EXERCISE DESCRIPTION:
Below are entries; output exactly the lines from the one with "wrist: (1397, 1214)" to the one with "pinky mcp: (101, 141)", both included, and nothing else.

GIVEN DATA:
◆ ◆ ◆ ◆ ◆ ◆ ◆

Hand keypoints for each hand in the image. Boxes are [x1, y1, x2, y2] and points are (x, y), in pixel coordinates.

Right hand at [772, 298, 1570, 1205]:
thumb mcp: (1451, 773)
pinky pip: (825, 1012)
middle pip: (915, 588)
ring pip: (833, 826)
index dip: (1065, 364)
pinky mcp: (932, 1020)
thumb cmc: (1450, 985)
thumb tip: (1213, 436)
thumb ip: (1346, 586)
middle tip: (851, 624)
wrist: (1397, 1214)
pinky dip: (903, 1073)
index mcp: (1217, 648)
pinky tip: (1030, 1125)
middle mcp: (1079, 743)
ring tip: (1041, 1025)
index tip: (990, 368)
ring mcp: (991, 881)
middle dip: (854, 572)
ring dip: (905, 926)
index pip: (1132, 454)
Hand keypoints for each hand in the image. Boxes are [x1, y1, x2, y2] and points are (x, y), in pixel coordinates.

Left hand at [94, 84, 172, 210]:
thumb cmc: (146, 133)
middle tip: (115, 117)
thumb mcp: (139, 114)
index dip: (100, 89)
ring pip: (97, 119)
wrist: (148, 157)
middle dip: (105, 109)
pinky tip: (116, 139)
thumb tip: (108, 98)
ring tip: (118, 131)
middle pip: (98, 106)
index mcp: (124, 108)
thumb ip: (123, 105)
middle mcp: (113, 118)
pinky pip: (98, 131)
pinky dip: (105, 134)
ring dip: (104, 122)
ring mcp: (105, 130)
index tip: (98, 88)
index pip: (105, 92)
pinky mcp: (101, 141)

◆ ◆ ◆ ◆ ◆ ◆ ◆

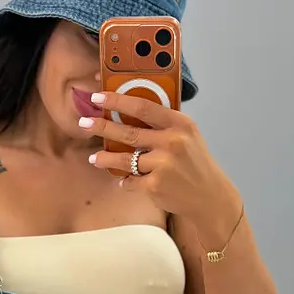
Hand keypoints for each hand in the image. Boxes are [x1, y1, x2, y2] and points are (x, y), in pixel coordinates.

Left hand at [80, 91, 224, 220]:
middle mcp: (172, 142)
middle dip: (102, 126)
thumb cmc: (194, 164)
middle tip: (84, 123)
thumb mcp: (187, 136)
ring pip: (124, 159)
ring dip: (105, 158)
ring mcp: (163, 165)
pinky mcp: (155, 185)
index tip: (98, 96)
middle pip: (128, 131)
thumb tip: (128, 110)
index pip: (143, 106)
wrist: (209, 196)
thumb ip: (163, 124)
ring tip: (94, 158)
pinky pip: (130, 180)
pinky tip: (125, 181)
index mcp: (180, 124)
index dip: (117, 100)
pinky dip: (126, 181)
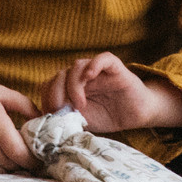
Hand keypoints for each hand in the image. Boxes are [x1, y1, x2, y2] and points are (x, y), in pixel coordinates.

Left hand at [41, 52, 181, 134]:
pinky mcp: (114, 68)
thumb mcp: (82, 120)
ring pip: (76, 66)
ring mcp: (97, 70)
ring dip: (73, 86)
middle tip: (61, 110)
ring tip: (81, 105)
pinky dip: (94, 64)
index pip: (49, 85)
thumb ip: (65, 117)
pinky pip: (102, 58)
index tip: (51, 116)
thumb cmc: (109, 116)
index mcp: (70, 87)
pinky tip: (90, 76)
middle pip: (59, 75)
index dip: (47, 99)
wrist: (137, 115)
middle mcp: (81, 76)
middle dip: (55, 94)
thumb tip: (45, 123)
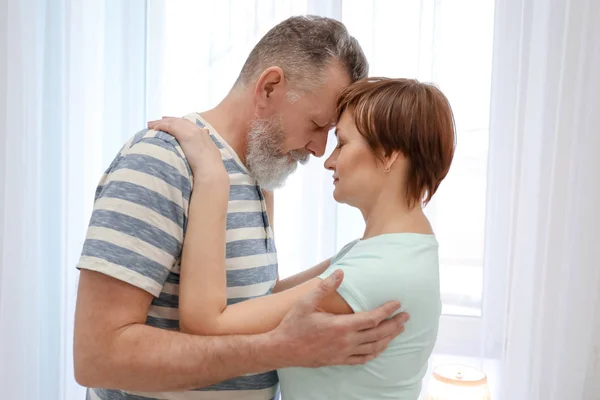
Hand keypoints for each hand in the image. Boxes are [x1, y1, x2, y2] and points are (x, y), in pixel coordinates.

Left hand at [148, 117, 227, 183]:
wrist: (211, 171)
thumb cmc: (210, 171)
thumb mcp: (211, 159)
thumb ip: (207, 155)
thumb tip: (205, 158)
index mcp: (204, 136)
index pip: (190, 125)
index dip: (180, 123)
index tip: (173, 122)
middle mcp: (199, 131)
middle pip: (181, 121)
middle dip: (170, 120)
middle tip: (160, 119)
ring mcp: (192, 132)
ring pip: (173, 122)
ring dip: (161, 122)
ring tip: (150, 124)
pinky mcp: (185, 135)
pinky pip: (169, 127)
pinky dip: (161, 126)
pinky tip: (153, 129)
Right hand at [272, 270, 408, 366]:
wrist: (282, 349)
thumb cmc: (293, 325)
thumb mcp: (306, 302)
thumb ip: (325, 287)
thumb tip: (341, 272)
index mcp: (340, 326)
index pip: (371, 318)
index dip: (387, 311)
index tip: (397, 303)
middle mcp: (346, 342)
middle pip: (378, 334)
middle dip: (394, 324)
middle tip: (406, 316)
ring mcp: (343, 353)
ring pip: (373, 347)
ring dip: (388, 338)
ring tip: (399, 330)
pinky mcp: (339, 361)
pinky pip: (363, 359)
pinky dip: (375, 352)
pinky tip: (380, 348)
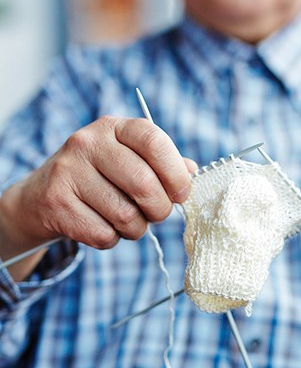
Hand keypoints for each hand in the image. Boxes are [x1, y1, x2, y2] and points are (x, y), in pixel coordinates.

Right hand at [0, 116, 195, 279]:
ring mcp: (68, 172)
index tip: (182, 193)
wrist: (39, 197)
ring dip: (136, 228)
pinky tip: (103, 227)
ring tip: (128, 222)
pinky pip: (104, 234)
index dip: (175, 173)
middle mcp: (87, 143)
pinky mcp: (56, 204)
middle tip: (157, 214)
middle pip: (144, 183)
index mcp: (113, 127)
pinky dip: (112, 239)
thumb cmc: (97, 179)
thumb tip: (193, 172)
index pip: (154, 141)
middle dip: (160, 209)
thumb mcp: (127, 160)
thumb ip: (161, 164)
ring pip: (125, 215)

◆ ◆ ◆ ◆ ◆ ◆ ◆

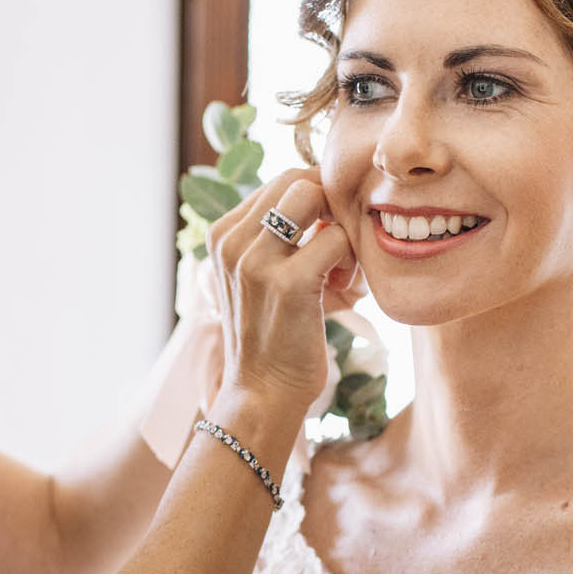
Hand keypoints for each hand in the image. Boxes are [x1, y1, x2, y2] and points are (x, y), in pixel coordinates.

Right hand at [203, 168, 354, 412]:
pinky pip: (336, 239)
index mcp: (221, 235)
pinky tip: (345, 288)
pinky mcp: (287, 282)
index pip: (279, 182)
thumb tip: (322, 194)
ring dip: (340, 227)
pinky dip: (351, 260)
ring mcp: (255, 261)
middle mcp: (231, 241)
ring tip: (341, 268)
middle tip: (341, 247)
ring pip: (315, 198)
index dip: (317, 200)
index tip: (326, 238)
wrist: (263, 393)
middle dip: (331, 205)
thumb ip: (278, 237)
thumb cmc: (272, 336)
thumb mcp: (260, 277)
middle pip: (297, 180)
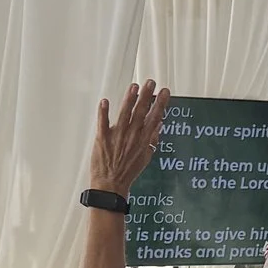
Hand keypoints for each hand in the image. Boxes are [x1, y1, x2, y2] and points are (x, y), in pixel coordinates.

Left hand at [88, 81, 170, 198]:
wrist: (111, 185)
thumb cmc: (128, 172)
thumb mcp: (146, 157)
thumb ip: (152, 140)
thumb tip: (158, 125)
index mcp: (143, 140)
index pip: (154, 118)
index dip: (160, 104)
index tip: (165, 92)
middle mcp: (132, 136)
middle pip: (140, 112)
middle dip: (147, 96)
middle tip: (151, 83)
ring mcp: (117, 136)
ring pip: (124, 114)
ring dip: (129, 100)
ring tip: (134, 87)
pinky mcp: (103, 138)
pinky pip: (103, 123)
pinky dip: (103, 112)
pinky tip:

◆ ◆ ◆ ◆ ◆ ◆ ◆

EXERCISE RESULT:
wrist: (1397, 1214)
pinky dip: (903, 1073)
index mcp: (1217, 648)
pinky tip: (1030, 1125)
middle mcp: (1079, 743)
ring tip: (1041, 1025)
index tip: (990, 368)
ring mcp: (991, 881)
middle dip: (854, 572)
ring dip: (905, 926)
index pip: (1132, 454)
Hand keypoints for each hand in the image. Boxes are [x1, y1, x2, y2] and points are (x, y), in pixel coordinates.

Left hand at [94, 84, 172, 210]:
thumb cmc: (146, 133)
middle tip: (115, 117)
thumb mcp: (139, 114)
index dip: (100, 89)
ring pip: (97, 119)
wrist: (148, 157)
middle dip: (105, 109)
pinky tip: (116, 139)
thumb tip: (108, 98)
ring tip: (118, 131)
middle pip: (98, 106)
index mcp: (124, 108)
thumb ip: (123, 105)
middle mcp: (113, 118)
pinky pip: (98, 131)
pinky dip: (105, 134)
ring dip: (104, 122)
ring mcp: (105, 130)
index tip: (98, 88)
index pip: (105, 92)
pinky mcp: (101, 141)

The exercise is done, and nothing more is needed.